## [Excerpt to read]
┄┄┄┄┄┄

Italian Roman Catholic saint

Bruno di Segni (c. 1045 – 18 July 1123) was an Italian Roman Catholic prelate and professed member from the Order of Saint Benedict who served as Bishop of Segni and Abbot of Montecassino. He studied under the Benedictines in Bologna before being appointed a canon of the cathedral chapter of Siena. He was invited to Rome, where he became a bishop and counseled four consecutive popes. He served as Abbot of Montecassino but when he criticised Pope Paschal II regarding the Concordat of Ponte Mammolo in 1111 the pope relieved him of his duties as abbot and ordered Bruno to return to his diocese, where he died just over a decade later. Bruno's canonization was celebrated on 5 September 1181 under Pope Lucius III, who presided over the celebration in the late bishop's diocese.

==Life==

===Early career===
Bruno was born circa 1045 in Solero either to nobles or parents of modest means named Andrea and Guglielmina. He spent his theological education in the Benedictine house of Santa Perpetua near his town in Asti and at the University of Bologna where he also studied humanities and the liberal arts. It was around this time that he wrote one of his earliest works, Expositio in psalterium Gallicanum, dedicated to his bishop, Ingo of Asti (1072-1079). Bruno became a canon in Siena in 1073, and recollects his life among the canons; perhaps his ordination to the priesthood is to be located in the same period, and around that time was assigned as a pastor there. This happened after he decided to enter the Abbey of Montecassino to be a monk, but during the trip, he fell ill in Siena, where he remained subject to the needs of Bishop Rudolfus (1073–1083), who named Bruno as a canon of the cathedral Chapter.

===Episcopate===
Bruno became noted for his defending orthodoxy and for his extensive knowledge of Sacred Scripture and great piety. He was in Rome in 1079, and participated in the Sixth Roman Synod of Pope Gregory VII in February 1079. He was one of those who spoke on the floor of the Synod on the theory of transubstantiation and the theology of the Blessed Sacrament, against the teaching of Berengarius of Tours; at the synod, Berengarius renounced his heresy and was absolved by Pope Gregory. In Rome he was a guest of Pietro Igneo, the Bishop of Albano. Pope Gregory appointed the Bishop of Albano to go to Segni with Bruno, and to persuade the canons of the cathedral Chapter to elect Bruno as their bishop. Bruno was appointed as the Bishop of Segni In 1079, after the canons of the cathedral of Segni selected him. Pope Gregory VII himself, a good friend of Bruno who often sought his counsel, consecrated him a bishop.

┄┄┄┄┄┄

## [Source material]
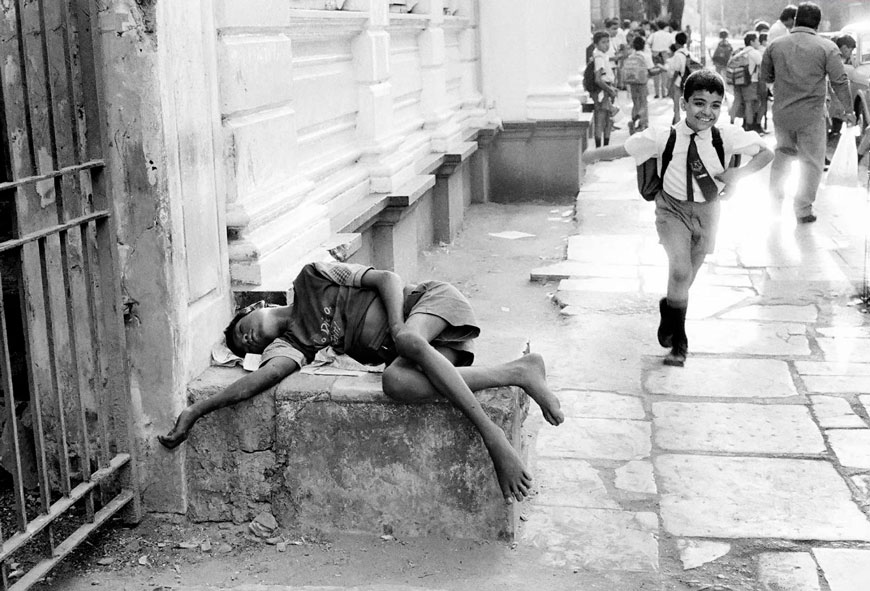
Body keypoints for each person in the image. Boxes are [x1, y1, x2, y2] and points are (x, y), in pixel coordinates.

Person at [159, 262, 565, 503]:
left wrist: (398, 326)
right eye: (242, 343)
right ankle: (518, 371)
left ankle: (492, 437)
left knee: (406, 342)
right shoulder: (297, 344)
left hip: (429, 307)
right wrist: (195, 412)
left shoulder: (311, 278)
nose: (244, 337)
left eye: (242, 327)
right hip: (430, 354)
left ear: (257, 307)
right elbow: (253, 384)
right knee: (395, 383)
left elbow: (387, 278)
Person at [581, 70, 773, 366]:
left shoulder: (727, 137)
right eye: (698, 103)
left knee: (687, 276)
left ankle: (669, 310)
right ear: (683, 104)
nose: (706, 112)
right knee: (680, 271)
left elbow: (766, 153)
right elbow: (623, 149)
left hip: (709, 212)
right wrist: (586, 157)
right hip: (672, 210)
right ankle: (679, 343)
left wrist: (740, 174)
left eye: (714, 105)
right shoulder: (663, 136)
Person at [760, 1, 855, 224]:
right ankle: (803, 209)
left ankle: (775, 203)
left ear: (795, 20)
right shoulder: (827, 48)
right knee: (811, 162)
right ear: (818, 23)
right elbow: (840, 81)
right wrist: (848, 109)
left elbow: (767, 76)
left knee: (782, 156)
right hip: (811, 116)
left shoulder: (776, 45)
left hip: (782, 113)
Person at [728, 32, 764, 133]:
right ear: (752, 42)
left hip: (738, 80)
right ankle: (749, 126)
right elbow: (762, 66)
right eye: (756, 40)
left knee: (737, 100)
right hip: (750, 81)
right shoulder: (754, 53)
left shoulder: (740, 52)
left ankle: (731, 122)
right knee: (749, 104)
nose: (758, 42)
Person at [625, 35, 662, 133]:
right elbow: (651, 71)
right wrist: (660, 69)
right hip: (642, 83)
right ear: (643, 45)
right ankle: (642, 124)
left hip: (632, 83)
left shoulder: (631, 56)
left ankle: (633, 122)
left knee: (635, 103)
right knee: (643, 103)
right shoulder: (645, 56)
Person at [591, 30, 619, 147]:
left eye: (608, 42)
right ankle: (599, 149)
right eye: (603, 42)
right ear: (596, 44)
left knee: (608, 121)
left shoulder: (603, 55)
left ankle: (605, 149)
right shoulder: (598, 57)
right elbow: (598, 79)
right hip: (603, 91)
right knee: (601, 120)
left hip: (607, 89)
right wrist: (610, 90)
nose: (606, 45)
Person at [827, 34, 856, 141]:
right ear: (844, 47)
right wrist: (849, 111)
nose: (850, 54)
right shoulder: (835, 57)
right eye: (850, 50)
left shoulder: (830, 52)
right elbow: (838, 82)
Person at [669, 32, 691, 125]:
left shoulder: (677, 55)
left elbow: (676, 71)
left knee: (677, 105)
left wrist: (671, 84)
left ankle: (676, 123)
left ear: (676, 42)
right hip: (688, 80)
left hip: (678, 81)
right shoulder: (688, 53)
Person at [649, 20, 674, 98]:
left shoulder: (654, 34)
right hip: (665, 54)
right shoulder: (669, 35)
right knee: (665, 73)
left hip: (655, 54)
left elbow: (648, 42)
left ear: (657, 26)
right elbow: (672, 44)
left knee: (656, 73)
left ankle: (657, 93)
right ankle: (664, 93)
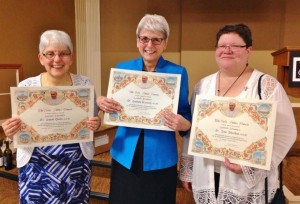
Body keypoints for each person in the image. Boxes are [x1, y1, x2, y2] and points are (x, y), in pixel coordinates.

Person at [179, 24, 297, 203]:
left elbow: (286, 133)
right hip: (208, 175)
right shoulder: (202, 86)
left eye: (235, 46)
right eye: (221, 46)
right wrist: (187, 170)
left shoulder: (267, 86)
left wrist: (250, 167)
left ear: (249, 50)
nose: (227, 50)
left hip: (246, 182)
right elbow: (193, 130)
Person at [97, 14, 191, 204]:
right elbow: (114, 108)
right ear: (137, 41)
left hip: (160, 156)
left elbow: (185, 115)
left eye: (156, 40)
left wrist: (184, 124)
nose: (150, 45)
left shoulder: (177, 73)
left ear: (165, 43)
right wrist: (103, 103)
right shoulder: (123, 69)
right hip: (125, 153)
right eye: (145, 38)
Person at [2, 30, 101, 203]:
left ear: (71, 57)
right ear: (41, 57)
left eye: (63, 53)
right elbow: (18, 130)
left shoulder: (85, 84)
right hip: (37, 167)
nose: (57, 59)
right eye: (50, 54)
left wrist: (96, 124)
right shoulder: (26, 87)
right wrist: (11, 131)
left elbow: (93, 123)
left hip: (75, 166)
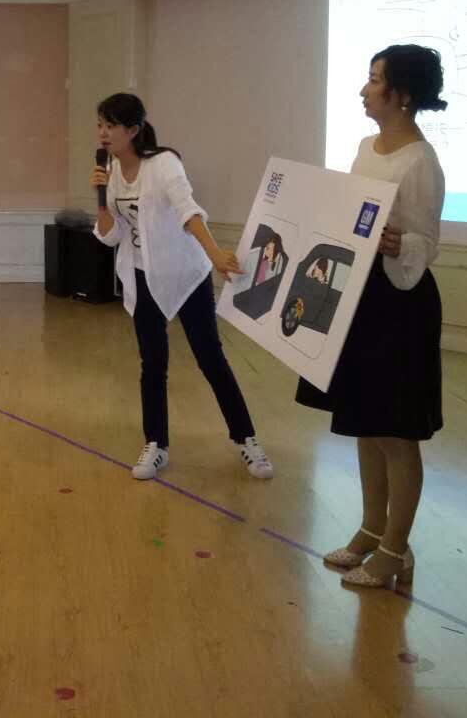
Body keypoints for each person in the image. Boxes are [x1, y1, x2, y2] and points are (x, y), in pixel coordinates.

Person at [297, 44, 447, 588]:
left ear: (402, 95)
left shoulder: (421, 161)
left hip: (399, 303)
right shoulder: (366, 147)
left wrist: (398, 243)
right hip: (360, 296)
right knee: (366, 423)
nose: (364, 89)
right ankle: (370, 529)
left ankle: (395, 551)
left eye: (375, 80)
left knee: (395, 432)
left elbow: (427, 242)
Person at [90, 93, 273, 482]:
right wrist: (102, 202)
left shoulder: (163, 164)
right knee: (152, 364)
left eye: (111, 125)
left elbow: (187, 211)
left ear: (133, 130)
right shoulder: (111, 170)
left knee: (211, 358)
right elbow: (111, 235)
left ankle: (246, 438)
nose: (103, 133)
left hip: (186, 274)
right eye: (100, 125)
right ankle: (156, 444)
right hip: (144, 276)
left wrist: (215, 253)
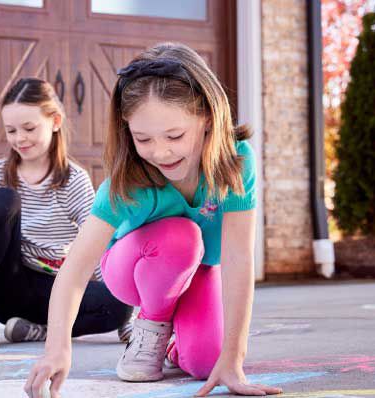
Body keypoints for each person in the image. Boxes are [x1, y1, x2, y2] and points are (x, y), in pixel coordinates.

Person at [24, 43, 284, 397]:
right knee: (183, 237)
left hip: (200, 271)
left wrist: (233, 358)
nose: (160, 152)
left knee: (208, 364)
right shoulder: (126, 180)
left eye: (175, 136)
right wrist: (57, 349)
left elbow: (237, 257)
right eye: (142, 138)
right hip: (132, 267)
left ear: (208, 116)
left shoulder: (235, 160)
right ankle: (152, 324)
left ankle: (180, 341)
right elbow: (75, 270)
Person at [0, 77, 133, 351]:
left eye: (29, 128)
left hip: (54, 291)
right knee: (4, 199)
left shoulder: (74, 180)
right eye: (11, 131)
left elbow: (98, 247)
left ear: (55, 122)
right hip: (7, 288)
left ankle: (37, 332)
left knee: (120, 304)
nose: (19, 139)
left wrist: (127, 315)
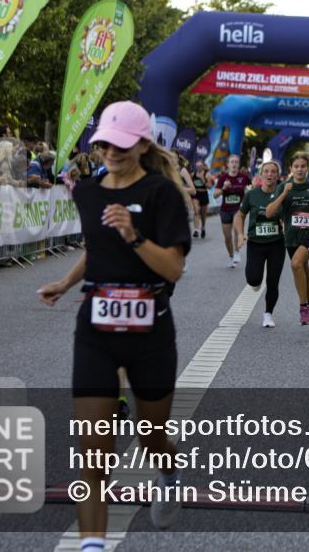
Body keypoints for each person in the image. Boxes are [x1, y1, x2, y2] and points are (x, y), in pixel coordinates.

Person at [38, 101, 191, 546]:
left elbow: (173, 269)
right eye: (105, 142)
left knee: (151, 436)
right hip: (96, 331)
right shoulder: (87, 191)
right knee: (93, 454)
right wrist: (66, 283)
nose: (111, 151)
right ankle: (93, 543)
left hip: (151, 331)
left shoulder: (162, 194)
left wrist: (135, 235)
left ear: (144, 145)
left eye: (122, 145)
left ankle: (168, 474)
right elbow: (98, 248)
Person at [265, 152, 309, 325]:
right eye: (296, 166)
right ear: (291, 169)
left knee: (295, 263)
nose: (300, 169)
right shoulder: (283, 187)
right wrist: (284, 193)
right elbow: (269, 212)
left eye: (303, 166)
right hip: (291, 236)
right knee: (302, 268)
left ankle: (303, 307)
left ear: (307, 168)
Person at [234, 161, 285, 328]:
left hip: (277, 244)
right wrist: (241, 235)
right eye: (266, 171)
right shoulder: (251, 194)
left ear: (277, 176)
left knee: (273, 281)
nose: (269, 174)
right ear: (261, 175)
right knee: (253, 279)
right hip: (256, 243)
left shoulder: (282, 194)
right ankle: (255, 283)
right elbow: (240, 215)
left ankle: (268, 314)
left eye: (273, 172)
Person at [213, 154, 251, 268]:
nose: (234, 164)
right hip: (225, 210)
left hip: (238, 209)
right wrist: (224, 188)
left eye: (236, 162)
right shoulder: (223, 178)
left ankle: (237, 252)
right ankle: (231, 255)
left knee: (236, 230)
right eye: (232, 162)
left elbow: (252, 188)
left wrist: (248, 191)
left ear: (238, 164)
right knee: (227, 237)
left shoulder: (244, 177)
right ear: (228, 164)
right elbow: (215, 195)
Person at [191, 160, 211, 239]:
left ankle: (203, 227)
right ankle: (196, 230)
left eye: (200, 166)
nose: (198, 167)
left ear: (203, 166)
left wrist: (202, 179)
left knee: (203, 214)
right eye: (197, 166)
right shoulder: (193, 174)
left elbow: (209, 186)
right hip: (196, 194)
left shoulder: (207, 174)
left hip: (204, 194)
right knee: (196, 211)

┄┄┄┄┄┄

## [Exercise]
Reproduce the passage of the text on Bruno di Segni starting at "Italian Roman Catholic saint" and ending at "late bishop's diocese.", changing every "Montecassino" to "Monte Cassino".

## [Answer for the task]
Italian Roman Catholic saint

Bruno di Segni (c. 1045 – 18 July 1123) was an Italian Roman Catholic prelate and professed member from the Order of Saint Benedict who served as Bishop of Segni and Abbot of Monte Cassino. He studied under the Benedictines in Bologna before being appointed a canon of the cathedral chapter of Siena. He was invited to Rome, where he became a bishop and counseled four consecutive popes. He served as Abbot of Monte Cassino but when he criticised Pope Paschal II regarding the Concordat of Ponte Mammolo in 1111 the pope relieved him of his duties as abbot and ordered Bruno to return to his diocese, where he died just over a decade later. Bruno's canonization was celebrated on 5 September 1181 under Pope Lucius III, who presided over the celebration in the late bishop's diocese.